→ **Passage provided**:
The MIT Little Devices Lab has worked with the medical community to create low-cost solutions for more than a decade. But rather than simply providing solutions, the Little Devices Lab gives healthcare workers tools to solve the problems themselves. “What we study is not how we solve things for healthcare,” says Gomez-Marquez. “We study how physicians and nurses on the frontline around the world solve problems — and then how do we make instruments to augment that solving ability?”

MakerHealth, a spin-off company of the Little Devices Lab, takes that concept one step further by building an environment similar to the Little Devices Lab within the hospitals themselves. “If you’re treating respiratory patients on the seventh floor, you can hit the elevator and go to the second floor and access 3D printers, laser cutters and, more importantly, a medical materials library that allows you to do exactly what I do at MIT,” Gomez-Marquez explains.

One project Gomez-Marquez and his colleagues are focused on is developing scalable testing for the coronavirus, which has been an ongoing need since the early days of the pandemic. The issue, as Gomez-Marquez sees it, is that traditional factories are not set up to pivot operations at the scale needed. “If you have a company that’s one day been making Wrigley’s Spearmint gum and you want to turn it into a rapid diagnostics line, it’s a great thought experiment. In practice, it’s hard,” he explains.

A nurse at UnityPoint Health in Cedar Rapids, Iowa, prepares a stethoscope for laser cutting. (Rose Hedges/UnityPoint)

Instead, MakerHealth and the MIT Little Devices Lab have devised a set of modular, Lego-like reagents they call Ampli, which when assembled in a proper sequence can diagnose whether or not a patient is positive for the disease. The base of the blocks can be 3D printed with simple plastics, and the reagents that sit atop the blocks are biological compounds that can be grown from samples provided by Gomez-Marquez and his team. “Our theory is that if you can distribute these to a million people, those million people can make ten of those, they can make a hundred of those if they want to in an afternoon. That’s how we get to scale,” he says.

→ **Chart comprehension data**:
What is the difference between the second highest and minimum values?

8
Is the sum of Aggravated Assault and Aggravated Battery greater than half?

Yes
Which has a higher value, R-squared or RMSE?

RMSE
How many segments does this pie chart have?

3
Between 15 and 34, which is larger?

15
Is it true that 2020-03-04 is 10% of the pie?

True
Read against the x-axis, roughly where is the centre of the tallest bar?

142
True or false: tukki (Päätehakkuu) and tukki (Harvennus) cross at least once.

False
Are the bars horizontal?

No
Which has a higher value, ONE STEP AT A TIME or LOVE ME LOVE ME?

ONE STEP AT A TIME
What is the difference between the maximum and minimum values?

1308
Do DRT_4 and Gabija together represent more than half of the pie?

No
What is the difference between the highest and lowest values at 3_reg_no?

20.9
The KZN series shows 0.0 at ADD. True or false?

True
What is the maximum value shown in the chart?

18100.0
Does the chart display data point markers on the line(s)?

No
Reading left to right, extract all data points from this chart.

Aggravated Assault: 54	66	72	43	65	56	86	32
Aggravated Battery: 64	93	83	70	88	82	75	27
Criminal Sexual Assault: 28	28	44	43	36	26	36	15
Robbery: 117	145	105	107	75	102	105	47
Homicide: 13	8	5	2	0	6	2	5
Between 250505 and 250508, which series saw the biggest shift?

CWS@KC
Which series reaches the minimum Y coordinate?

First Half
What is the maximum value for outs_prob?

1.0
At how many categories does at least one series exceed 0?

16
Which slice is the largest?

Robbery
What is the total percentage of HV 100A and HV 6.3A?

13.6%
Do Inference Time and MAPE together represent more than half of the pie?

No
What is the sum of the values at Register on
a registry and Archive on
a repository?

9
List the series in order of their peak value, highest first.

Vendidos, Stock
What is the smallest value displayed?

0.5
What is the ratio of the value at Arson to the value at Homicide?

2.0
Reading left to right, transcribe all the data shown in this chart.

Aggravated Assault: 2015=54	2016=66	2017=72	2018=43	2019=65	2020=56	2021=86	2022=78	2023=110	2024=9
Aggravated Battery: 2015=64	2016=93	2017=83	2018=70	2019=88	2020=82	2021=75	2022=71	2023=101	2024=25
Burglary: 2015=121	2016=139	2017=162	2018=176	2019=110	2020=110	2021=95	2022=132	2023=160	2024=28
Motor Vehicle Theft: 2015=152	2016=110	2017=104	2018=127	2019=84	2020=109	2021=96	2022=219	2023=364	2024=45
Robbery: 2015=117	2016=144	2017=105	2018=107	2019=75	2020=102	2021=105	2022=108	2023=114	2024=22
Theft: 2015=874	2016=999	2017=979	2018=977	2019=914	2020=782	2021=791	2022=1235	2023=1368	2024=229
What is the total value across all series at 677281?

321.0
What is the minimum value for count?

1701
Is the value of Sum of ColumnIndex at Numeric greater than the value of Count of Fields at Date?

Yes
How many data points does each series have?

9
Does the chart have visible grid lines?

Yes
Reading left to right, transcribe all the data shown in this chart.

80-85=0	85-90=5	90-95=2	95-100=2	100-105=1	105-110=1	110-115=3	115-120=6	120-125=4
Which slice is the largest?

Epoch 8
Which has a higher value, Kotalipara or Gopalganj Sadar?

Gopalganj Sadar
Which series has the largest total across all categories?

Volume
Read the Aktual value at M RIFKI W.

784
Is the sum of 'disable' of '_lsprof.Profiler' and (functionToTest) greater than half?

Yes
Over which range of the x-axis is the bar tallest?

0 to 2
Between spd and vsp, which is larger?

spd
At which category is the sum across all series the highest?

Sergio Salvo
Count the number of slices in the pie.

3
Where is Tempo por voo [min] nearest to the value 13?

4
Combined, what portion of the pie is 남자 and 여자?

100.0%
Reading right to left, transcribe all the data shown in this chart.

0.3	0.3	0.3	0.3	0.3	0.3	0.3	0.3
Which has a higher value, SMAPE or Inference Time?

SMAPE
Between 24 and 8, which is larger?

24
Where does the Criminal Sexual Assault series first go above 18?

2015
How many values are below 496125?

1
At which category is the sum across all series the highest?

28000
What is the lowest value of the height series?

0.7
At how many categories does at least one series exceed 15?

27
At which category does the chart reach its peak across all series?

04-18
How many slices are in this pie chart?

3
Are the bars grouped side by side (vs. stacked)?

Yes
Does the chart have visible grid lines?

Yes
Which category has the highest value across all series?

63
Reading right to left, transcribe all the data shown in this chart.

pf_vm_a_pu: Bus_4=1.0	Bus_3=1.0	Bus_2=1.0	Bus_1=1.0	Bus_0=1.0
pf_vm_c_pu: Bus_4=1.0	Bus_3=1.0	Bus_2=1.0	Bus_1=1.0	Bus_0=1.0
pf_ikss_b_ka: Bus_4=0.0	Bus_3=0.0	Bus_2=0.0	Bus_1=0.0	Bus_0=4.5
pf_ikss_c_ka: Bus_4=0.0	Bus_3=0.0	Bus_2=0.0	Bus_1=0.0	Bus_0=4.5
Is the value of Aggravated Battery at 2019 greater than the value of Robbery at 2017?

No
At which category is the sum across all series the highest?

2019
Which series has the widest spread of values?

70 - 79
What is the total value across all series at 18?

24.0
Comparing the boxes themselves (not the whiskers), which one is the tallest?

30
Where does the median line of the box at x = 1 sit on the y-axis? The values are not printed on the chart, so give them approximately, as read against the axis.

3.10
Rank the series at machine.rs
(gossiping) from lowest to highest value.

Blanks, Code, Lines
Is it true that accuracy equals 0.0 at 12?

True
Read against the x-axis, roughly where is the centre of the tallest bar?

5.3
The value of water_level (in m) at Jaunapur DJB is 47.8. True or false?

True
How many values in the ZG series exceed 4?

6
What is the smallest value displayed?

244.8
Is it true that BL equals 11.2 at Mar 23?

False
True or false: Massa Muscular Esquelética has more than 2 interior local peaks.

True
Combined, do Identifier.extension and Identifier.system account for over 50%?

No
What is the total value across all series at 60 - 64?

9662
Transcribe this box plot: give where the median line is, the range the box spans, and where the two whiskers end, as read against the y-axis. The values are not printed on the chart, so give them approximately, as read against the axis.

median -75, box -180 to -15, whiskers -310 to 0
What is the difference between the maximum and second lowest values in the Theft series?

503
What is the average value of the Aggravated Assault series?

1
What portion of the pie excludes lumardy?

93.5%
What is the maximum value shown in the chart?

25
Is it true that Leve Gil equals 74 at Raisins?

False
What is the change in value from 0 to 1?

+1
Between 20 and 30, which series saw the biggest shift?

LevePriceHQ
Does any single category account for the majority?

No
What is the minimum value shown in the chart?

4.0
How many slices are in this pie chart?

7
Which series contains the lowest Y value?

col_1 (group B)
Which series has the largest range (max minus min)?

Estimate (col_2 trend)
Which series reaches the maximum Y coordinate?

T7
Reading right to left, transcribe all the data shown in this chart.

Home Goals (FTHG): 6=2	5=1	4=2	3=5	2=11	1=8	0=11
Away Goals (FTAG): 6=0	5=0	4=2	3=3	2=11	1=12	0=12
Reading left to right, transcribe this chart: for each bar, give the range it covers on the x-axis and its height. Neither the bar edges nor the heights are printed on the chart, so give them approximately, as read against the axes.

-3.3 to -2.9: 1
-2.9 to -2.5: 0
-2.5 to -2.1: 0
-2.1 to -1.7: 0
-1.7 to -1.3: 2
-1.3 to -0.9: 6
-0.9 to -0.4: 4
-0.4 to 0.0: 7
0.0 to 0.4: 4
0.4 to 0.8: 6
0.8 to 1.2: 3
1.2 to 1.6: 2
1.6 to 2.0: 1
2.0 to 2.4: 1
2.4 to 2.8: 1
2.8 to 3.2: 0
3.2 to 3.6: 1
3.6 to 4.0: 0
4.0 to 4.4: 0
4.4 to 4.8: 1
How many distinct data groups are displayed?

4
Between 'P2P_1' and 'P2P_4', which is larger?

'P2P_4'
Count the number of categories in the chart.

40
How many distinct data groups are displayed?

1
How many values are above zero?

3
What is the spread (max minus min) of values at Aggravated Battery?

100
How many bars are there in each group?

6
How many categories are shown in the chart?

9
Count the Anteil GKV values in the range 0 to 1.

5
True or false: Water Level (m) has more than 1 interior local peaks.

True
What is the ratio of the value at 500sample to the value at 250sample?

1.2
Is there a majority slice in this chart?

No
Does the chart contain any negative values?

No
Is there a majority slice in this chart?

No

→ **Task brief**:
Can you set down, word for word, the part of the passage about the MIT Little Devices Lab that opens with "One project Gomez-Marquez" and closes with "cutting. (Rose Hedges/UnityPoint)"?

→ **Solved problem**:
One project Gomez-Marquez and his colleagues are focused on is developing scalable testing for the coronavirus, which has been an ongoing need since the early days of the pandemic. The issue, as Gomez-Marquez sees it, is that traditional factories are not set up to pivot operations at the scale needed. “If you have a company that’s one day been making Wrigley’s Spearmint gum and you want to turn it into a rapid diagnostics line, it’s a great thought experiment. In practice, it’s hard,” he explains.

A nurse at UnityPoint Health in Cedar Rapids, Iowa, prepares a stethoscope for laser cutting. (Rose Hedges/UnityPoint)